The Vancouver retail CRE sector is ‘roaring back’

IMAGE: IMAGE: Colliers' Retail is Roaring Back report cites low vacancy and rising leasing rates in the region. (Courtesy Colliers)A Colliers report paints a rosy picture for retail commercial real estate in Greater Vancouver, with the regional vacancy rate at an “extreme low” of 2.5 per cent and the prospect of rising asking rents.

Entitled Retail is roaring back, the report cites a vacancy rate of 2.5 per cent in the urban area and 2.3 per cent in the suburbs. It does, however, note vacancy in the Central Business District is higher due to delays in getting large numbers of workers and conferences back into the core, but says “this is changing at a rapid pace.”

The report also states net rents continue to rise, though there are many factors for this and demand is just one of those conditions.

“Somewhat surprisingly, average net rental rates rose during the course of the COVID-19 pandemic in most markets. Today, with high inflation, rising interest rates and construction costs, most landlords are increasing net rents as much as the market will permit,” the report states.

Highest downtown rents $180-$240 per sq. ft.

In the most coveted spots along areas like Robson Street or Alberni Street in the downtown, net rents can range as high as $180 to $240 per square foot.

“The areas with the highest tenant demand tend to have a greater density of residential in the vicinity: Mount Pleasant, Kitsilano, and South Granville being indicative of this,” the report observes.

“By way of example, pre-COVID we were seeing net rents in the prime blocks of Main Street in the $50 PSF/per annum range. Today those net rents are solidly in the $60 PSF/per annum range and quickly approaching $70 PSF/per annum.

“Meanwhile, downtown locations, such as Robson Street and Alberni Street have experienced uneven recovery from block-to-block.
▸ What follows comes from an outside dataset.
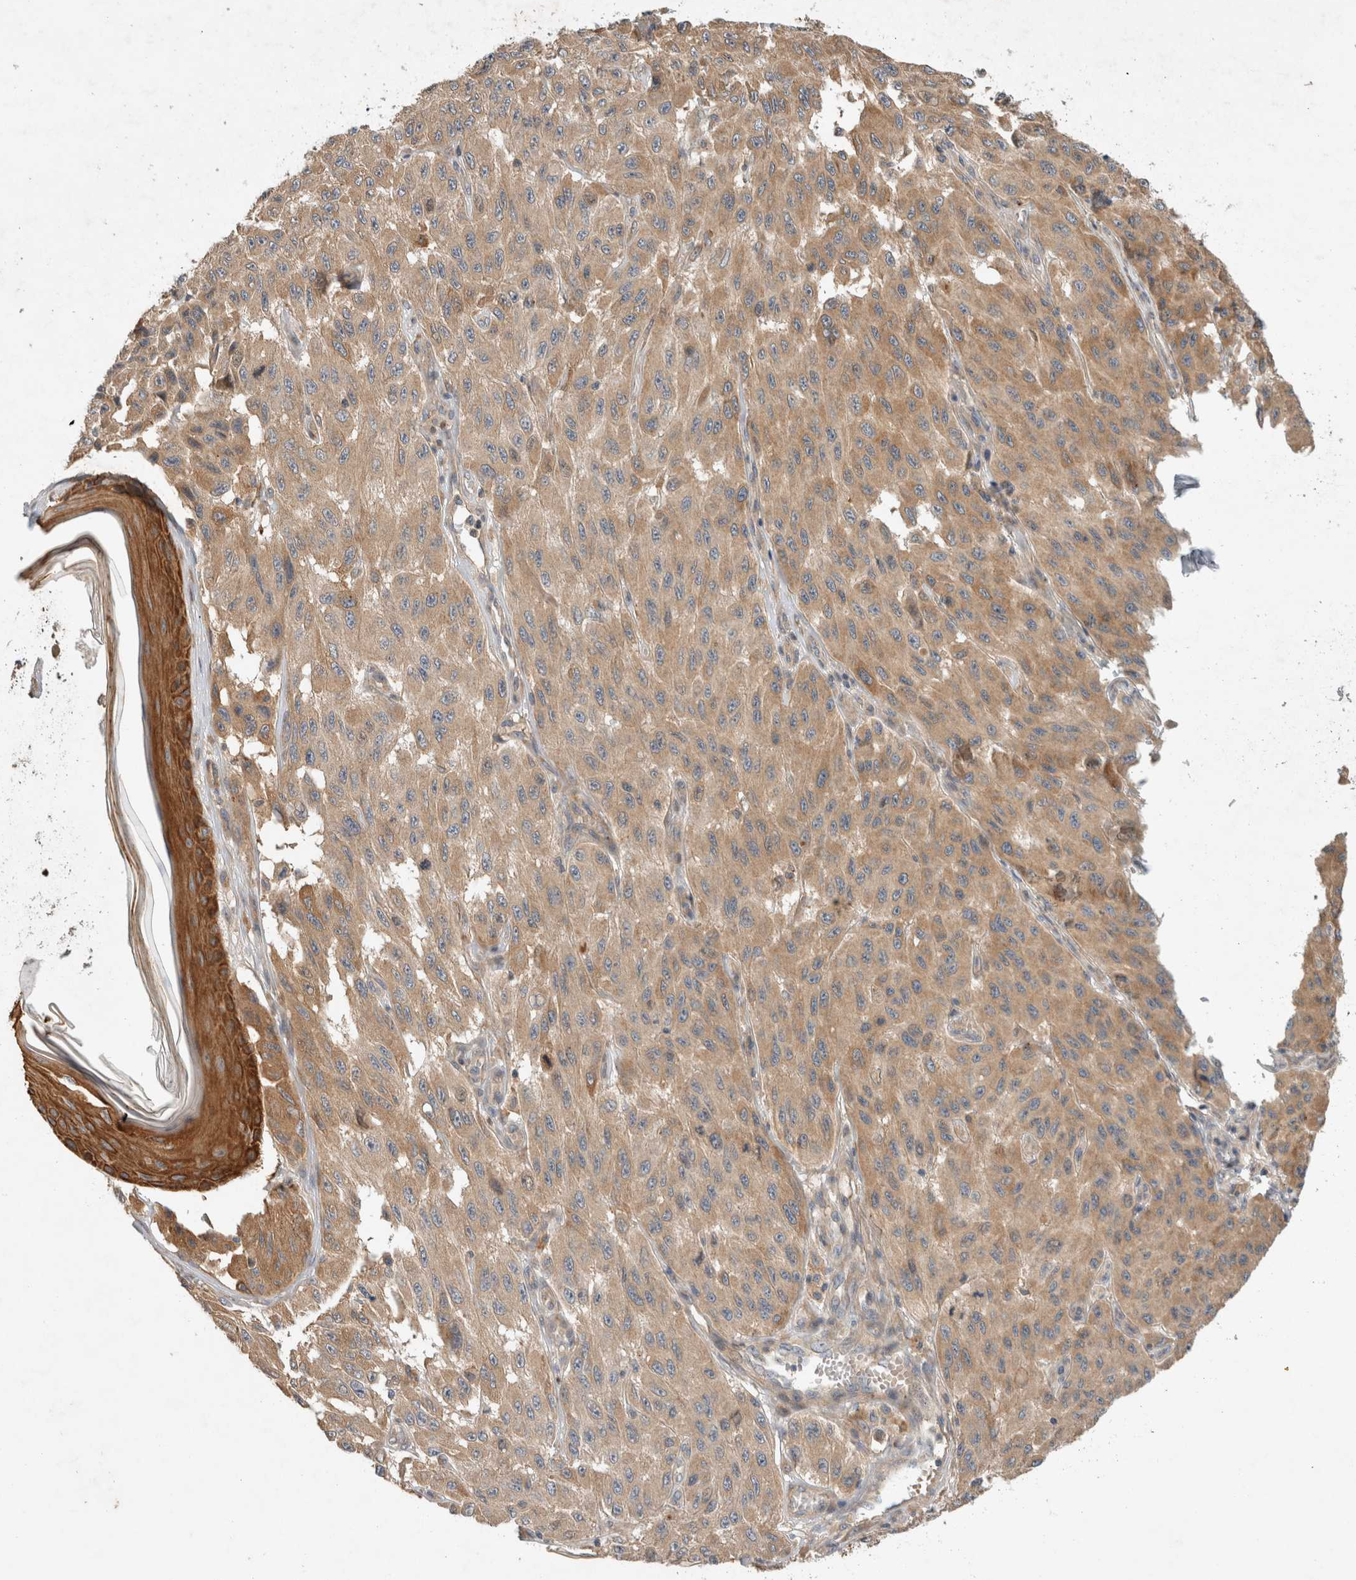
{"staining": {"intensity": "weak", "quantity": ">75%", "location": "cytoplasmic/membranous"}, "tissue": "melanoma", "cell_type": "Tumor cells", "image_type": "cancer", "snomed": [{"axis": "morphology", "description": "Malignant melanoma, NOS"}, {"axis": "topography", "description": "Skin"}], "caption": "IHC of malignant melanoma displays low levels of weak cytoplasmic/membranous expression in about >75% of tumor cells.", "gene": "ARMC9", "patient": {"sex": "male", "age": 30}}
The 1000 block of Robson remains in high demand with a 2.2 per cent vacancy rate and median net rents estimated between $180 – $240 PSF/per annum.

“On the other hand, the 1100 block of Robson remains in a transition from middle of the market fashion retailers to other types of retail including discount and specialty retailers, a trend that started long before the COVID-19 pandemic, and has a much higher vacancy rate of 9.0 per cent and median net rents estimated between $75 – $125 PSF/per annum.”

The lowest urban vacancy is in Kerrisdale and the Alberni District (Burrard to Thurlow), where no space is available.

Strong suburban pockets

A number of suburban areas have net rents ranging from $45-$60 (North Shore), $40-$60 (Vancouver) or $35-$65 (Burnaby).

“As we experience a prolonged low vacancy environment, tenants looking to locate in suburban areas are having challenges finding options,” the report notes. “As a result, we are seeing the focus of demand shift to projects yet to be constructed, instead of existing properties.”

There is no space available in several suburban sub-markets, including Coquitlam, Delta, Maple Ridge/Pitt Meadows and Abbotsford.

While government aid kept the bricks-and-mortar retail sector breathing during the shutdowns and the darkest days of the pandemic, the ending of virtually all restrictions has kicked consumer activity back into high gear. This is especially true for some of the hardest-hit sectors.

“Retailer categories that were hurt considerably included: full-service restaurants, health and fitness establishments, pubs and night clubs,” the report states. “Since the easing of restrictions in February 2022, full-service restaurants and pub operators have seen sales dramatically increase, with one remarking ‘it’s like the 2010 Olympics’.

“Health and fitness operators are once again seeking leasing opportunities as evidenced by competing offers to backfill space left vacant as a result of business closures during the COVID-19 pandemic.”

Major retail construction projects

On the construction front, about six million square feet of retail expansions and new projects are scheduled to be delivered between 2022-2024. About 2.2 million square feet of that is to be delivered this year, including 1.1 million square feet at Shape Properties’ The Amazing Brentwood in Burnaby.

Also being delivered this year is about 437,000 square feet at PCI Developments’ Cottonwood Centre in Chilliwack. PCI is also planning to complete 264,000 square feet at The Hub in Surrey.

Although some projects are strictly retail, a significant amount of the planned new space will come as a result of mixed-use projects, often with large residential components.

“This low-vacancy environment, coupled with the continued demand for housing in the case of mixed-use developments, has translated into a new development cycle. Numerous projects are currently under construction or being planned,” the report states.

However, inflation, rising interest rates, supply chain and construction labour issues, government regulations (i.e. rent controls, etc.) and other factors could affect some of these projects.

“A shortage of land and high prices is pushing developers to be more efficient with the limited development sites they have, resulting in more mixed-use developments in the suburbs, following the well-established urban trend.”